#### [DATA TO EXAMINE]
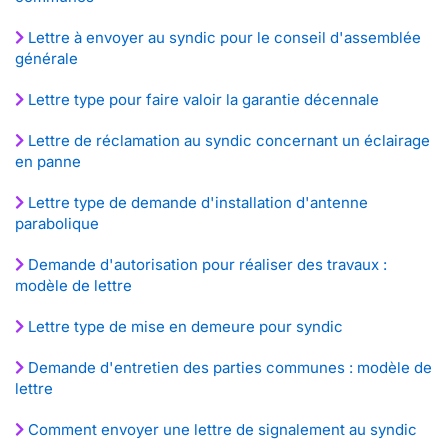
Lettre à envoyer au syndic pour le conseil d'assemblée
générale
Lettre type pour faire valoir la garantie décennale
Lettre de réclamation au syndic concernant un éclairage
en panne
Lettre type de demande d'installation d'antenne
parabolique
Demande d'autorisation pour réaliser des travaux :
modèle de lettre
Lettre type de mise en demeure pour syndic
Demande d'entretien des parties communes : modèle de
lettre
Comment envoyer une lettre de signalement au syndic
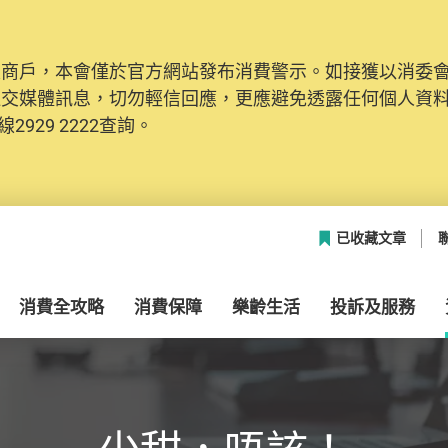
及商戶，本會僅於官方網站發布消費警示。如接獲以消委
社交媒體訊息，切勿輕信回應，更應避免透露任何個人資
2929 2222查詢。
已收藏文章
消費全攻略
消費保障
樂齡生活
投訴及服務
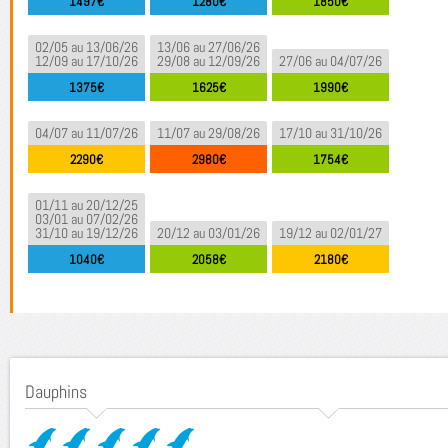
1497€
1280€
1850€
02/05 au 13/06/26
13/06 au 27/06/26
12/09 au 17/10/26
29/08 au 12/09/26
27/06 au 04/07/26
1375€
1625€
1990€
04/07 au 11/07/26
11/07 au 29/08/26
17/10 au 31/10/26
2290€
2980€
1754€
01/11 au 20/12/25
03/01 au 07/02/26
31/10 au 19/12/26
20/12 au 03/01/26
19/12 au 02/01/27
1040€
2058€
2180€
Dauphins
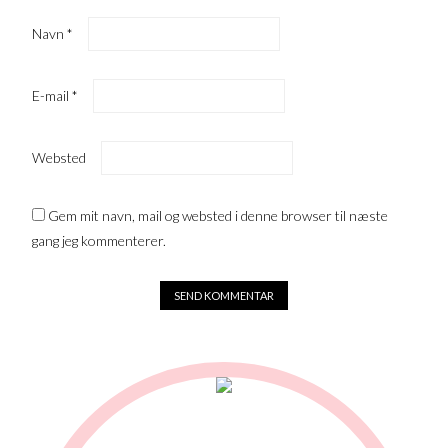
Navn
*
E-mail
*
Websted
Gem mit navn, mail og websted i denne browser til næste
gang jeg kommenterer.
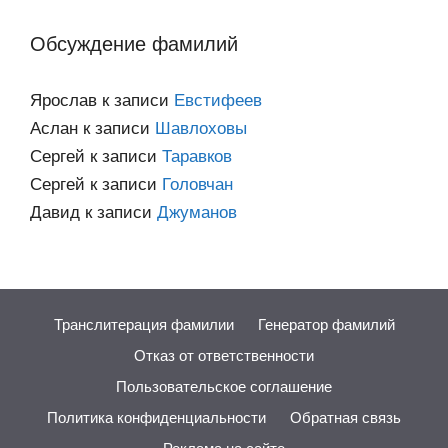
категориям
Обсуждение фамилий
Ярослав
к записи
Евстифеев
Аслан
к записи
Шавлоховы
Сергей
к записи
Таравков
Сергей
к записи
Головчан
Давид
к записи
Джуманов
Транслитерация фамилии
Генератор фамилий
Отказ от ответственности
Пользовательское соглашение
Политика конфиденциальности
Обратная связь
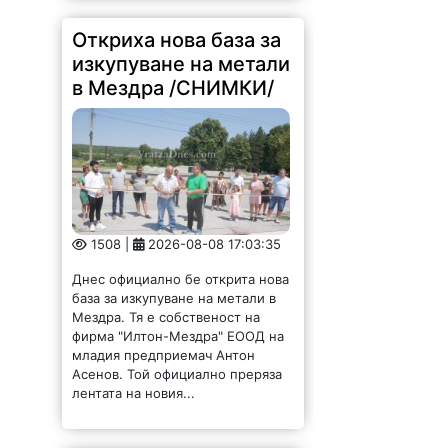
Откриха нова база за
изкупуване на метали
в Мездра /СНИМКИ/
1508 |
2026-08-08 17:03:35
Днес официално бе открита нова
база за изкупуване на метали в
Мездра. Тя е собственост на
фирма "Илтон-Мездра" ЕООД на
младия предприемач Антон
Асенов. Той официално преряза
лентата на новия...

#### [ASSIGNED TASK]
Reproduce every line of text from the items above word for word, in the order given, and leave the picture markers out of your answer.

#### [SOLUTION FOR THIS PROBLEM]
Lettre à envoyer au syndic pour le conseil d'assemblée
générale
Lettre type pour faire valoir la garantie décennale
Lettre de réclamation au syndic concernant un éclairage
en panne
Lettre type de demande d'installation d'antenne
parabolique
Demande d'autorisation pour réaliser des travaux :
modèle de lettre
Lettre type de mise en demeure pour syndic
Demande d'entretien des parties communes : modèle de
lettre
Comment envoyer une lettre de signalement au syndic
及商戶，本會僅於官方網站發布消費警示。如接獲以消委
社交媒體訊息，切勿輕信回應，更應避免透露任何個人資
2929 2222查詢。
已收藏文章
消費全攻略
消費保障
樂齡生活
投訴及服務
1497€
1280€
1850€
02/05 au 13/06/26
13/06 au 27/06/26
12/09 au 17/10/26
29/08 au 12/09/26
27/06 au 04/07/26
1375€
1625€
1990€
04/07 au 11/07/26
11/07 au 29/08/26
17/10 au 31/10/26
2290€
2980€
1754€
01/11 au 20/12/25
03/01 au 07/02/26
31/10 au 19/12/26
20/12 au 03/01/26
19/12 au 02/01/27
1040€
2058€
2180€
Dauphins
Navn
*
E-mail
*
Websted
Gem mit navn, mail og websted i denne browser til næste
gang jeg kommenterer.
категориям
Обсуждение фамилий
Ярослав
к записи
Евстифеев
Аслан
к записи
Шавлоховы
Сергей
к записи
Таравков
Сергей
к записи
Головчан
Давид
к записи
Джуманов
Транслитерация фамилии
Генератор фамилий
Отказ от ответственности
Пользовательское соглашение
Политика конфиденциальности
Обратная связь
Откриха нова база за
изкупуване на метали
в Мездра /СНИМКИ/
1508 |
2026-08-08 17:03:35
Днес официално бе открита нова
база за изкупуване на метали в
Мездра. Тя е собственост на
фирма "Илтон-Мездра" ЕООД на
младия предприемач Антон
Асенов. Той официално преряза
лентата на новия...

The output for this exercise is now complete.